■ Texte à lire
Été 2012. Comme quasiment tous les jours pendant ces trop courtes vacances, nous nous sommes levés tôt pour monter sur le bateau et se réveiller là-dedans :
Une grosse demi-heure de wakeboard sur une mer d’huile, ça réveille et ça permet de bien commencer la journée.
Retour au port, où nous sommes accueillis par notre voisin de panne, qui s’apprête lui-même à embarquer avec madame. C’est la première fois que nous le rencontrons ; il a la cinquantaine bien tapée. Il nous voit sortir le matériel, et discute avec nous tandis que nous rangeons tout et rinçons le bateau.
– Alors les jeunes, la mer est bonne ?
– Oui, nous revenons de faire une session de wakeboard, la mer était fantastique.
– Du wakeboard ? C’est quoi ?
Nous lui présentons la planche. Il découvre.
– Oh, c’est nouveau ça.
– C’est pour faire un peu comme un snowboard. Sur la neige.
– Ah, à mon époque, je faisais du ski, on était fous.
Nous sourions. On a du mal à imaginer cet aimable personnage, légèrement ventripotent, faire des 360 en monoski.
– Et ça s’apprend vite, ça, le wakeboard ?

■ Consigne A
Relevez tous les sports de glisse mentionnés dans le récit sur le wakeboard.
■ Consigne B
Rédigez la suite du récit sur le wakeboard, en partant de la dernière réplique du voisin.

■ Entrées
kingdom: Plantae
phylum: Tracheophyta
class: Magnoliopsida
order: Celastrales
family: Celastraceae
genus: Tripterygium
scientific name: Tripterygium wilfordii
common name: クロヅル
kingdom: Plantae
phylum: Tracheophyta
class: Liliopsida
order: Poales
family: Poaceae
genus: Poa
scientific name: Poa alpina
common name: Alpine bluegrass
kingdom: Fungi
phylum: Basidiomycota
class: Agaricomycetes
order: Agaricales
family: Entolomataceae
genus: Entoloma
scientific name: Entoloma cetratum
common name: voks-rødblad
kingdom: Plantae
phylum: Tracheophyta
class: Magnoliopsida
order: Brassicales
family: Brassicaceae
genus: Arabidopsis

■ Réponse A
wakeboard, snowboard, ski, monoski

■ Réponse B
– Oui, ça va très vite. Et puis moi [dit mon petit frère], j’en fais quasiment toute l’année dans un club à Paris.
– Oh ? À Paris ? Sur la Seine ?
– Oui oui, il y a des clubs.
Il a l’air plus intéressé, petite étincelle dans les yeux.
– Ah, j’en faisais aussi sur la Seine, on était toute une bande en club !
– Ah bon ?
– Oui, on était fous, on faisait n’importe quoi.
L’idée d’être fou pour skier sur la Seine fait sourire. Il continue.
– D’ailleurs c’en est au point où on avait été embauchés sur un film, moi et mes potes.
– Ah bon ?
– Oui oui, on avait été pris pour une petite scène, oh 30 secondes. On devait défiler sur la Seine en ski, avec des feux d’artifice accrochés au dos.
Là pour le coup nous sommes bluffés.
– Ah ça, il n’y avait que nous pour accepter un tel truc. Mais c’était marrant. Le réalisateur… Tu te souviens de son nom, chérie ? Ah, ça m’échappe. Il nous a fait faire des allers-retours sur la Seine, avec des pétards dans le dos et des feux d’artifice qui partaient de partout. C’était joli.
– Mais c’est super, ça ! Et vous vous souvenez du film ?
– Oh, c’était un truc artistique. Tu te souviens ? On est allé le voir, c’était vraiment nul. Mais on s’est bien marrés, et jamais on n’aurait pu avoir une autre occasion de faire ça.
– Effectivement. C’est fou ça.
– Ah, ça y est, je me souviens du titre : c’était « Les Amants du Pont-Neuf ». Une merde.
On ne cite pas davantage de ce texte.